Du: Aber auch Jesus hat doch Jerusalem bewundert und in ihr die Stadt Gottes erkannt.

Palmesel: Das schon, er hatte sogar schon das himmlische Jerusalem angekündigt. Aber er hat auch das Leid dieser Stadt gespürt, ihre drohende Vernichtung, ihre Untreue gegenüber Gott. Er hat um sie getrauert, wie man trauert um eine verlorene Heimat. Und das konnte er nicht schöner sagen als mit Bildern aus der Welt von uns Tieren: Wie eine Henne ihre Küken unter ihre Flügel nimmt, so wollte diese Stadt ihren Söhnen und Töchtern Sicherheit und Frieden schenken. Ich habe ihn dabei weinen gesehen.

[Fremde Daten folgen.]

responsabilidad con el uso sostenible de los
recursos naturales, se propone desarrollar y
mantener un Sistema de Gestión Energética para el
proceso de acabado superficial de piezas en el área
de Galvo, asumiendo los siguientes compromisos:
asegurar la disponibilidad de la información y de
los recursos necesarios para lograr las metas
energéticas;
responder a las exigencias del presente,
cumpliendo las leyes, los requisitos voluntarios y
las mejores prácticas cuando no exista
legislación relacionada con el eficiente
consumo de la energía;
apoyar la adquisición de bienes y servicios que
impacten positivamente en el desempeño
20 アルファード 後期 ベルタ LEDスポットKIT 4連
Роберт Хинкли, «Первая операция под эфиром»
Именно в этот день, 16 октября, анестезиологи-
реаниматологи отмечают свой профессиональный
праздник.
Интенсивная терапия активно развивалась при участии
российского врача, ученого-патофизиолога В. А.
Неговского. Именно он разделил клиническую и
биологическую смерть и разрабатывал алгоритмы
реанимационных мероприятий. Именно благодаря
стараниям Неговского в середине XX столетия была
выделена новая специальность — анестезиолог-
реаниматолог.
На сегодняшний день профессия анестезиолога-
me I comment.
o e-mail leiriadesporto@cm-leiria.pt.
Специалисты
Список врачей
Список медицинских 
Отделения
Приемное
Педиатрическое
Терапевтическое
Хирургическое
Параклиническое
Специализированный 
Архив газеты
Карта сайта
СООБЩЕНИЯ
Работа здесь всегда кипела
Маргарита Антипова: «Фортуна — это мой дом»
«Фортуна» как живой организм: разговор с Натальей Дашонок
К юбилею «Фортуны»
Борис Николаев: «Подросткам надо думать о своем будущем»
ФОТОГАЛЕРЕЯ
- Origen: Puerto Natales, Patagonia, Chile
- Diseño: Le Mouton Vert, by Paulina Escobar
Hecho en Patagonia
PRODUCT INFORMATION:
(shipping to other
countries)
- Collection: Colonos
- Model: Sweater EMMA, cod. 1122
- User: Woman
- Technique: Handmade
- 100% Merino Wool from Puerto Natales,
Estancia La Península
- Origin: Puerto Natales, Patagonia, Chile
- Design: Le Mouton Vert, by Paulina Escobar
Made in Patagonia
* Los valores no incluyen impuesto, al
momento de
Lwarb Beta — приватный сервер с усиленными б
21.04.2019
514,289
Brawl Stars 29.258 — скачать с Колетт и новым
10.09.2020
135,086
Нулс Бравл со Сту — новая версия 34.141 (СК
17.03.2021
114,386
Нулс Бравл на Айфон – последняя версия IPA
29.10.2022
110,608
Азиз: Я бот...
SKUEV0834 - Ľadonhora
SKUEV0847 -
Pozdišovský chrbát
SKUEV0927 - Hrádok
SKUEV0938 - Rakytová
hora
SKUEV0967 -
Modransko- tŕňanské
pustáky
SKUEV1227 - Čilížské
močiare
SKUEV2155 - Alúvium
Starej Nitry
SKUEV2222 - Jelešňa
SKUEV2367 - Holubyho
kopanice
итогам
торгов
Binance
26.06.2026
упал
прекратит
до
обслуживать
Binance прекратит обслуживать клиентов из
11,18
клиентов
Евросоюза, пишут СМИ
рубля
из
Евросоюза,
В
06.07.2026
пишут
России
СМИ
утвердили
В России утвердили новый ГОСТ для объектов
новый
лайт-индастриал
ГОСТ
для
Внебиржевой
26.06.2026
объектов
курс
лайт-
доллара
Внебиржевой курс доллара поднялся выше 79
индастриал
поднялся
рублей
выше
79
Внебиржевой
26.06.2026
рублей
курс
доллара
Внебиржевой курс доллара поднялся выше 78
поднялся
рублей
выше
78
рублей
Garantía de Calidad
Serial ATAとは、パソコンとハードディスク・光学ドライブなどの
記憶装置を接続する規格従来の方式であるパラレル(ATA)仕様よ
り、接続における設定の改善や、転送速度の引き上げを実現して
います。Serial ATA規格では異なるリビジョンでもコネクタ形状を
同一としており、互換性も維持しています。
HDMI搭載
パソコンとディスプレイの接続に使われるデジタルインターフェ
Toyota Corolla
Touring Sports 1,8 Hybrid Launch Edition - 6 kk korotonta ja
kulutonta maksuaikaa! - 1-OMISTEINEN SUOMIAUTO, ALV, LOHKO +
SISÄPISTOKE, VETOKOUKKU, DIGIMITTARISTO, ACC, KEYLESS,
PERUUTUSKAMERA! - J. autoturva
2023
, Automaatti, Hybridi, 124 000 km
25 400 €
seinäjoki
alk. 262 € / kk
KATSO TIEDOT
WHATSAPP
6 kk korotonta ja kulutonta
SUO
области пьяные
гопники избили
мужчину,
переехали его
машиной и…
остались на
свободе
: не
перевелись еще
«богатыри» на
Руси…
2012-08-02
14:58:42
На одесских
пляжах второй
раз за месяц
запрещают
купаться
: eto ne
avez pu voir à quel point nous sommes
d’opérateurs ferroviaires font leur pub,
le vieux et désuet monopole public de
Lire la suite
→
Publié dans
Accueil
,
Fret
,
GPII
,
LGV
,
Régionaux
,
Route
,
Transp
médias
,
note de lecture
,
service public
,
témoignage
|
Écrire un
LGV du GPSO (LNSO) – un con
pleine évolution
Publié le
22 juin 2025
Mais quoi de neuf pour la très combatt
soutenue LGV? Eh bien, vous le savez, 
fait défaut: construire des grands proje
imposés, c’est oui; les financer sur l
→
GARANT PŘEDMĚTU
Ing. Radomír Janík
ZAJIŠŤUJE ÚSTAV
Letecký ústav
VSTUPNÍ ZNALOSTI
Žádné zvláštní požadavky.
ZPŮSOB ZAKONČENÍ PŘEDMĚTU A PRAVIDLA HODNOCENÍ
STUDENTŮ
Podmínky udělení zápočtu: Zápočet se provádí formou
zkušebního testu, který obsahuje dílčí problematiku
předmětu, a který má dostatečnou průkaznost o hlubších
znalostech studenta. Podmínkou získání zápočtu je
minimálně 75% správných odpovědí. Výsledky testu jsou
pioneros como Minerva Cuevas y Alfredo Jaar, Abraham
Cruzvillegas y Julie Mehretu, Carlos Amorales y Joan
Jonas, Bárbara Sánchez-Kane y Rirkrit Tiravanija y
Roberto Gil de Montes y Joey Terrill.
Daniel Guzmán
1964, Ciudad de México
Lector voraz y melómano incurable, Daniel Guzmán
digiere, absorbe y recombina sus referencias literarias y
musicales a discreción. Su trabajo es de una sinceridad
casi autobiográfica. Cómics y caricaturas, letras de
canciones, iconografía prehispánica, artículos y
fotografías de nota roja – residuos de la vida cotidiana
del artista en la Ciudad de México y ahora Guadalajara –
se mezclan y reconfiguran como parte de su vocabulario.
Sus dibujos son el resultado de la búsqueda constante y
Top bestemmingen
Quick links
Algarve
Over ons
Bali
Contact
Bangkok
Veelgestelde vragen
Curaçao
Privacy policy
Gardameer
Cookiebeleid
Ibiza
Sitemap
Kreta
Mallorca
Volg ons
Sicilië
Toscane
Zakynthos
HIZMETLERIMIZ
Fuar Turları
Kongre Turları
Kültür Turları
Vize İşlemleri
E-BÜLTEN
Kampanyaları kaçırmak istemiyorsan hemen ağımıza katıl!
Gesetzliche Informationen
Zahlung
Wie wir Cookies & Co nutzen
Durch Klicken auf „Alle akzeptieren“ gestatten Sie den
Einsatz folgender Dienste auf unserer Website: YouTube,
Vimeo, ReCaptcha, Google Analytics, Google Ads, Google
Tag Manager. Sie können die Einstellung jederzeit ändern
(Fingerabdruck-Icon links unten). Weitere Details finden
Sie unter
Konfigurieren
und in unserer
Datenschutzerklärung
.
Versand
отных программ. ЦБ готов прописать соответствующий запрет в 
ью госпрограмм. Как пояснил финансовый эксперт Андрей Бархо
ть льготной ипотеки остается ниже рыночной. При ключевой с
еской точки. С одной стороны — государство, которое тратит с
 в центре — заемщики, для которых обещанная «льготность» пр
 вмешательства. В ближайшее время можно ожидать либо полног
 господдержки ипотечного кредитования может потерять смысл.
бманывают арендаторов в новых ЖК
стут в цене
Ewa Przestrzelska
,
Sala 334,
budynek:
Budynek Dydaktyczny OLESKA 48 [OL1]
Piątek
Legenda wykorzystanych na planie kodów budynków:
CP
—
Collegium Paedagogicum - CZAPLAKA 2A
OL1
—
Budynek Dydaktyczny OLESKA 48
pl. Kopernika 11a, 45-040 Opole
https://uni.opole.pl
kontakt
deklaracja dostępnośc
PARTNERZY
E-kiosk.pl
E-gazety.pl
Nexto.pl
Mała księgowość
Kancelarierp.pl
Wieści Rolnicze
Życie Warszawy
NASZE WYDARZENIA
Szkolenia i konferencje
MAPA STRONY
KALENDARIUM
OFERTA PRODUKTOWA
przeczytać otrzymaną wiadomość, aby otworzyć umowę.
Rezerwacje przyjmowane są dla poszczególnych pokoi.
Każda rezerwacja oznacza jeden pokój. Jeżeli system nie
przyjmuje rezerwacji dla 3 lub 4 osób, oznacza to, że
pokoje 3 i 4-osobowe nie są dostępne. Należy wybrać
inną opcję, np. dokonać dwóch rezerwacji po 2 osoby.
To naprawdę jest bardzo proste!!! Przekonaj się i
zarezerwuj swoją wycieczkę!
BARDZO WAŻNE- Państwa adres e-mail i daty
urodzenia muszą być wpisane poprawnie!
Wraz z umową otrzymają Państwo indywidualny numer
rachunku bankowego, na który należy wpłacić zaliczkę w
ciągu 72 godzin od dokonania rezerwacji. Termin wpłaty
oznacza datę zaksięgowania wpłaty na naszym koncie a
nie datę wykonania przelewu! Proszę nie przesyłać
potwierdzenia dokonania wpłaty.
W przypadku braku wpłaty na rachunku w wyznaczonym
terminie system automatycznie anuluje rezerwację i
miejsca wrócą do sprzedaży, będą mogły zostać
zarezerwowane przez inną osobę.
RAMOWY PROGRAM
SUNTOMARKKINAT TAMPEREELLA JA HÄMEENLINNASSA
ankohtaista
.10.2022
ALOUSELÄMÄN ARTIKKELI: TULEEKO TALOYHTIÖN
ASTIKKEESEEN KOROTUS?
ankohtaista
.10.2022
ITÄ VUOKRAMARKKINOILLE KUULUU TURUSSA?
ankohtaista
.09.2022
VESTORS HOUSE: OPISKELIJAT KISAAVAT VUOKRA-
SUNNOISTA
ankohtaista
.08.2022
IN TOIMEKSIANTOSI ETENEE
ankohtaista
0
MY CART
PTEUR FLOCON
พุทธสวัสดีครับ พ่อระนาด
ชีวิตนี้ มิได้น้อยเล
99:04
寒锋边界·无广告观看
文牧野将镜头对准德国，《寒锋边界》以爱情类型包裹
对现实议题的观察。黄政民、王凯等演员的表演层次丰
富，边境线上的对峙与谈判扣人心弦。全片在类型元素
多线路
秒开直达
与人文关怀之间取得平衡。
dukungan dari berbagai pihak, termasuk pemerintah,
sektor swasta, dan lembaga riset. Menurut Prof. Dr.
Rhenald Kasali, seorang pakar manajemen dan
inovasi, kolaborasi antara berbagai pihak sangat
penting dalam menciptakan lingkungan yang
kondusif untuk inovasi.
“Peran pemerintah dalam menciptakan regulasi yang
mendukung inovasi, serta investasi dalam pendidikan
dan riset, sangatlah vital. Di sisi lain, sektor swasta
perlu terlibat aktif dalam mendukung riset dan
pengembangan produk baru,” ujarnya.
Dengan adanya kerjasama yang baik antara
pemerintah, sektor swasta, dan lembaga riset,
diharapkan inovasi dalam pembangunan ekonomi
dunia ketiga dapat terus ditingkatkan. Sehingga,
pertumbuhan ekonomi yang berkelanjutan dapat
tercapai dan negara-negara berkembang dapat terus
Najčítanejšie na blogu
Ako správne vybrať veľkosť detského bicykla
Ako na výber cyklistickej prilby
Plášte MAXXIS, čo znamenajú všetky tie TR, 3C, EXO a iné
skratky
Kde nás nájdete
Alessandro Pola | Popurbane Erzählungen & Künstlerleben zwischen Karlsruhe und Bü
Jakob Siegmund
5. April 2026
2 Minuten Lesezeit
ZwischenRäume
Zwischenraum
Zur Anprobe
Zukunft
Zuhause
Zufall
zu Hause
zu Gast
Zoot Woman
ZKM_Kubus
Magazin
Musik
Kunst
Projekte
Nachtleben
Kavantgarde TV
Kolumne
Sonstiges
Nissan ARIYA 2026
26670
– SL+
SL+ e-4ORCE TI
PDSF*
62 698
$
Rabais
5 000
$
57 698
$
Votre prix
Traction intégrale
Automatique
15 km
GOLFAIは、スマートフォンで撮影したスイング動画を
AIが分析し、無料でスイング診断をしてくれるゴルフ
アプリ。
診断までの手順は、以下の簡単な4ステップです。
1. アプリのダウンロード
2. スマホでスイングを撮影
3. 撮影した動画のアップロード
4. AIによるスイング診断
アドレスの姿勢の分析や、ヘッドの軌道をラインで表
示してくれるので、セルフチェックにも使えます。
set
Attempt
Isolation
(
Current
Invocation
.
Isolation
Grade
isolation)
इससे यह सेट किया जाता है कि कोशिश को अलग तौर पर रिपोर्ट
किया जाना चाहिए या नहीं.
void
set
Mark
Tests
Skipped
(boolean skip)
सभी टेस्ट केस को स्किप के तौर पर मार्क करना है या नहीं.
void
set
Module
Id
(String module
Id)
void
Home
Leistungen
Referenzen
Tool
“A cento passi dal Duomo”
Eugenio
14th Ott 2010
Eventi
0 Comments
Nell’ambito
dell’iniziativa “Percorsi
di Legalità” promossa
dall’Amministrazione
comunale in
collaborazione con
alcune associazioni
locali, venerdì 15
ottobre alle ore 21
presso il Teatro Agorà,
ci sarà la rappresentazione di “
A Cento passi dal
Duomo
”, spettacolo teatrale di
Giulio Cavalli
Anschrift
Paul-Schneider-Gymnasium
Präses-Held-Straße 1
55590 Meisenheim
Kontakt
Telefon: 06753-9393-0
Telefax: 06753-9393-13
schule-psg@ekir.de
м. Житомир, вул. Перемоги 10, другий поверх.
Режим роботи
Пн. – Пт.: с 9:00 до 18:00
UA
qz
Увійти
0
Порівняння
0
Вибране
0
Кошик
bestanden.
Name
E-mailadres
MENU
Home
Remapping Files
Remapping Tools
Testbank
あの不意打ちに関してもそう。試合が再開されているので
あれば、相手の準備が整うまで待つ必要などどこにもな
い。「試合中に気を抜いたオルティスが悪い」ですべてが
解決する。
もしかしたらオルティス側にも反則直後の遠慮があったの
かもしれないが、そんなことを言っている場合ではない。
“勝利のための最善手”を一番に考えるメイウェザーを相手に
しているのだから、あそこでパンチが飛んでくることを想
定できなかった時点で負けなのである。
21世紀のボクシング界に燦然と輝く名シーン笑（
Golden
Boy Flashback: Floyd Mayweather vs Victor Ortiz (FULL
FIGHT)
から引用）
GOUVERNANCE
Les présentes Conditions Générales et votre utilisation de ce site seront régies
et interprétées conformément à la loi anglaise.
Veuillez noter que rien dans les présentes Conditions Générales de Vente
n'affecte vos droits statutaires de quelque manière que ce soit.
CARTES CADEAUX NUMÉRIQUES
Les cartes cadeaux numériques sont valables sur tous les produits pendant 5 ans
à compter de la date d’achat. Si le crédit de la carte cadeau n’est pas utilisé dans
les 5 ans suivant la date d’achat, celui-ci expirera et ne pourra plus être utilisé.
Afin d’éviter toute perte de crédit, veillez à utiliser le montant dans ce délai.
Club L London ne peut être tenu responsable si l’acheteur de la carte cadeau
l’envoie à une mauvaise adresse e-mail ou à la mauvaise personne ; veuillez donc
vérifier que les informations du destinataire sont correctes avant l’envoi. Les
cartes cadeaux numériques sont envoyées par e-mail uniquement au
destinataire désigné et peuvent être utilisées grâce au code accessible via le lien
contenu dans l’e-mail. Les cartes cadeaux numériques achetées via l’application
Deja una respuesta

Du: Ein weinender König auf einem Esel – was für ein Schauspiel!

Palmesel: Jetzt begreifst Du langsam die wahre Tragik dieses Palmsonntagmorgens. Es war zum Davonlaufen. Ich habe es selbst fast nicht ausgehalten. Aber die Demut, mit der Jesus selbst diesen Weg ging, hat mich dann doch überzeugt. Wer so auf den Vater im Himmel vertraut, der kann sich auch auf diesen Weg begeben. 

Du: Aber ich hätte es auch verstanden, wenn Jesus kehrt gemacht hätte.

Palmesel: Dann wäre er nicht Jesus gewesen. Er verfluchte die Stadt nicht, in der so viel bitteres Leid auf ihn wartete. Er segnete sie. Und er segnete mich. Und er segnet dich. Gesegnet sei, der da kommt im Namen des Herrn. Die Kleider auf der Straße, der Palmzweig in der Hand, beides sagt dir: Du selbst sollst die Straße oder der Weg sein, auf dem Jesus zu uns kommt. Du selbst sollst ihn begrüßen und deine Tore für ihn öffnen. Und du darfst teilhaben an seinem demütigen Sieg. Die Palme ist immer auch ein Siegeszeichen. Und vergiss die Eselin nicht! Ohne mich wäre der Palmsonntag den Menschen nicht halb so gut im Gedächtnis geblieben…

Du: Danke dir! Jetzt bist du mir noch wertvoller geworden!